O charque era quase exclusivamente produzido pelo Brasil. De concorrentes, apenas Uruguai e a Argentina. “Quando esses países estavam em crise, o que era comum em virtude das guerras civis, a produção pelotense atingia maior rentabilidade”, enfatiza o historiador Magalhães. A safra era sazonal e durava de novembro a abril. As charqueadas tinham em média 80 escravos, ocupados nos intervalos da safra em olarias nas próprias charqueadas, derrubadas de mato e plantações de milho, feijão e abóbora nas pequenas chácaras que cada charqueador possuía na Serra dos Tapes, onde ficam hoje a Cascata e as colônias de Pelotas. Magalhães conta que os navios que levavam o charque não voltavam vazios. Traziam mantimentos, livros, revistas de moda, móveis, louças da Europa – e açúcar do Nordeste, consolidando a tradição do doce em Pelotas. “Embora aqui não se plantasse cana-de-açúcar, os doces de Pelotas chegaram a ser rivais dos do Nordeste, região açucareira por excelência.”

Em 1820, eram 22 charqueadas (depoimento de Saint-Hilaire) e, em 1873, 38. “Número máximo que encontrei, num relatório da Presidência da Província”, complementa.

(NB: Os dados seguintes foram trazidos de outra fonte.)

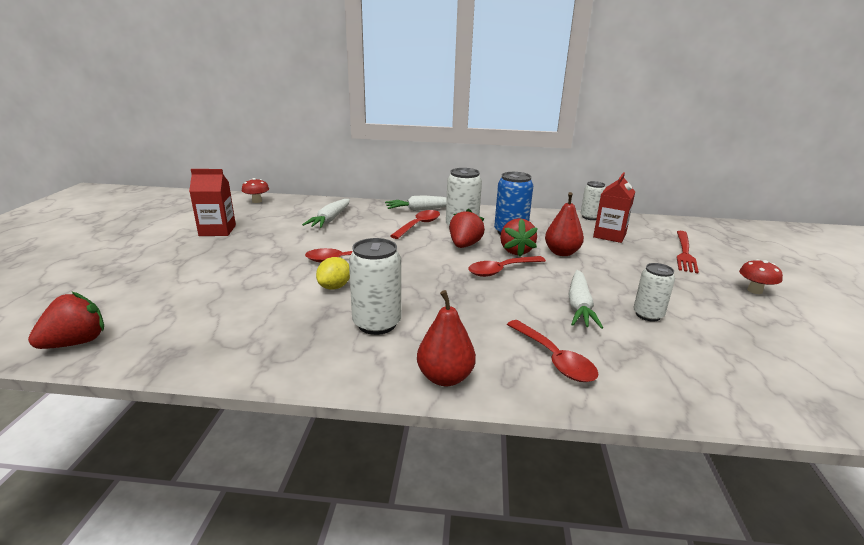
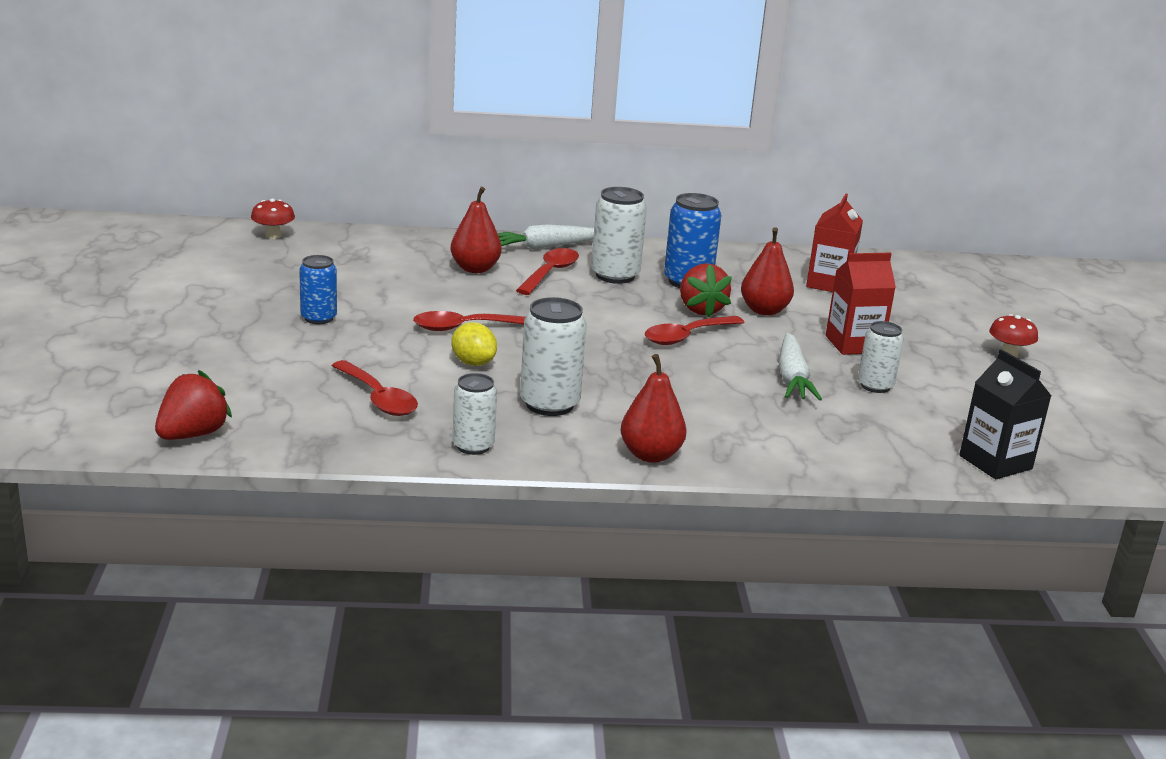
camera: 10 degrees left, 0 degrees up
(217, 230) = (250, 287): red carton -> red carton (853, 344)
(246, 251) = (318, 318): none -> blue can
(330, 219) = (411, 266): white carrot -> none
(334, 287) = (473, 363): yellow lemon -> yellow lemon turned 60 degrees counterclockwise
(370, 222) = (475, 269): none -> red pear
(464, 245) = (627, 303): red strawberry -> none
(554, 359) = (768, 434): red spoon -> red spoon (378, 398)
(590, 217) = (800, 255): white can -> white can (473, 446)
(684, 252) = (930, 307): red fork -> none
(771, 398) = (995, 462): none -> black carton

Outro dado espantoso é o número de abates, num total de 400 mil cabeças de gado por ano. De acordo com as pesquisas de Magalhães, Simões Lopes Neto, na Revista do Primeiro Centenário de Pelotas, editada em 1911, comenta que até aquela data foram abatidas 45 milhões de reses e umas 200 firmas se sucederam.

 

O fim do ciclo do charque

As causas do encerramento do ciclo do charque em Pelotas foram várias. Uma das principais, a abolição dos escravos, quando deixa de existir o verdadeiro consumidor do produto. Magalhães explica que a concorrência de regiões gaúchas que antes apenas produziam a matéria-prima também foi outro golpe contra os charqueadores locais. “Depois de 1884, fundaram-se charqueadas em algumas cidades da fronteira, porque nesse ano estabeleceu-se a linha férrea, que permitia o escoamento do produto até o porto de Rio Grande.” O advento dos frigoríficos, na década de 1910, foi outra. Em 1918, restaram apenas cinco charqueadas em Pelotas. “O coronel Pedro Osório, que começou como charqueador, passou a plantar arroz em 1905, transformando-se no maior industrial do setor no mundo e conhecido como Rei do Arroz”.